▶ _Directions_: With the pictures left out, retype exactly the lines below starting at the line that contains "upper, 61.012: 1 -> 1.1" and ending at the line that contains "215: 191609 -> 50000".

[Change detection data]
════════
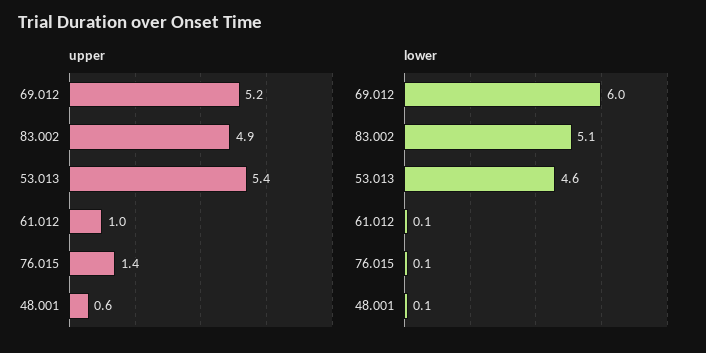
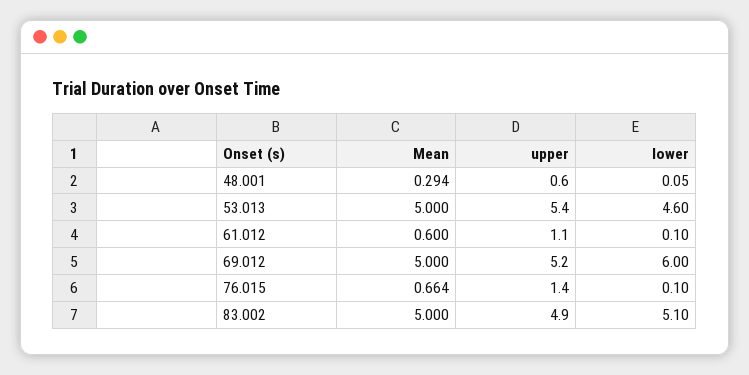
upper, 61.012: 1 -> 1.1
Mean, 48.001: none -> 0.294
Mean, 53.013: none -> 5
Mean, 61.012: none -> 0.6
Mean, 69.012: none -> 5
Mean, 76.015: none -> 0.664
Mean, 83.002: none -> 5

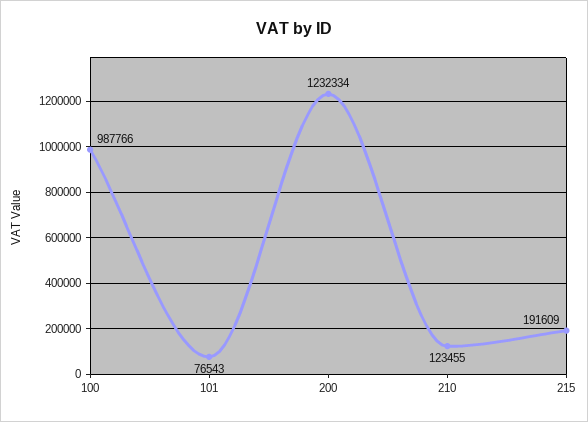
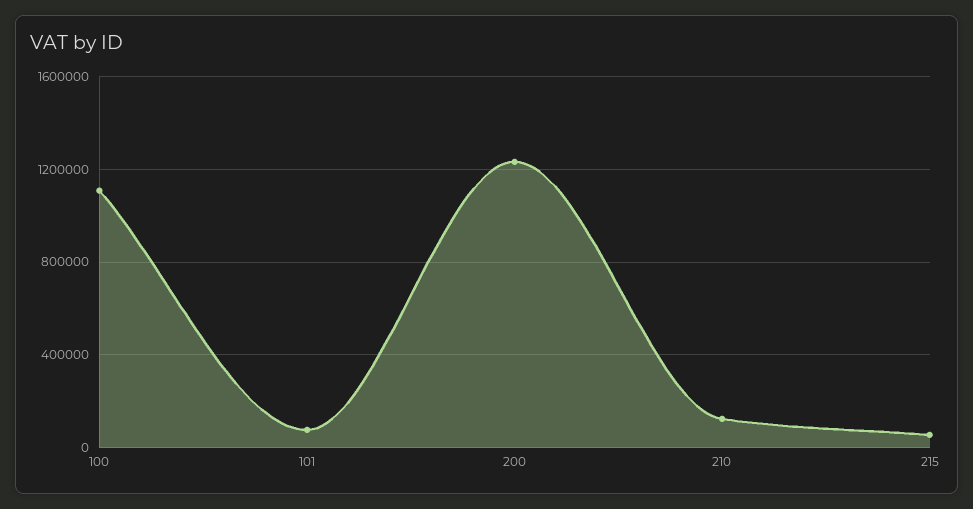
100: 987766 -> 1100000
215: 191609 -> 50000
════════
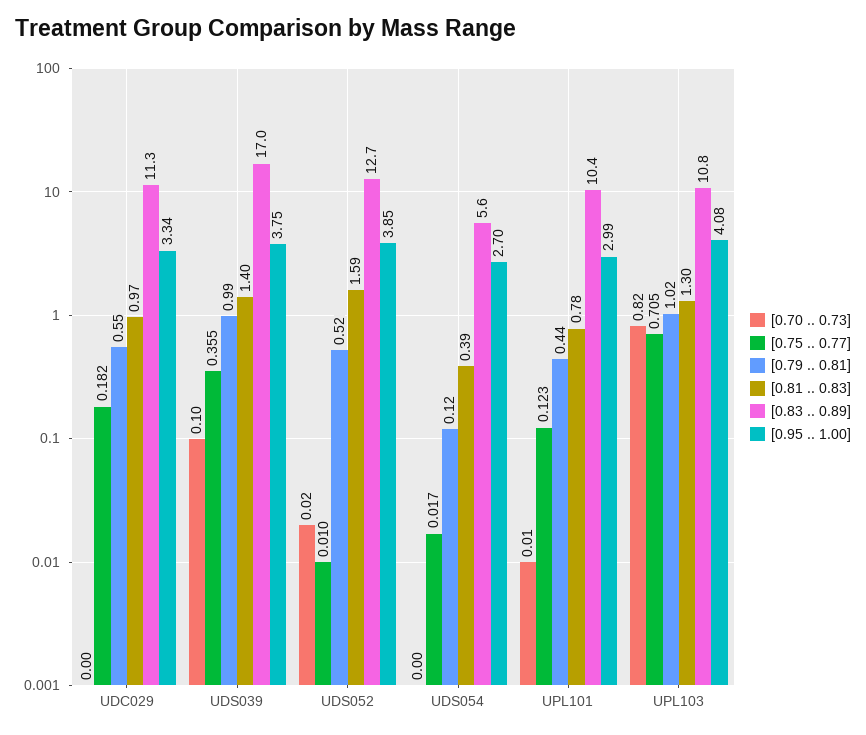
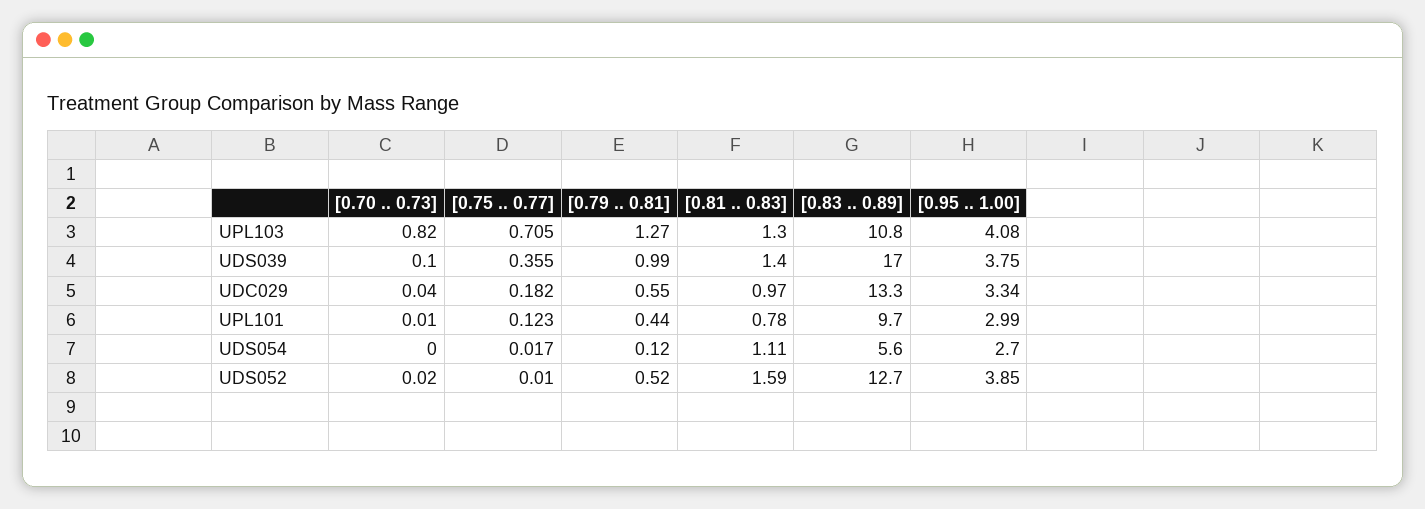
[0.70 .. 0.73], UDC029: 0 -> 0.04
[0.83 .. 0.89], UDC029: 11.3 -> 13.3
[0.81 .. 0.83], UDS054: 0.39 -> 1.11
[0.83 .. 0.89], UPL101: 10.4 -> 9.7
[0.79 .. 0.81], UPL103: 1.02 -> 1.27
════════
▶ _Expected answer_:
upper, 61.012: 1 -> 1.1
Mean, 48.001: none -> 0.294
Mean, 53.013: none -> 5
Mean, 61.012: none -> 0.6
Mean, 69.012: none -> 5
Mean, 76.015: none -> 0.664
Mean, 83.002: none -> 5

100: 987766 -> 1100000
215: 191609 -> 50000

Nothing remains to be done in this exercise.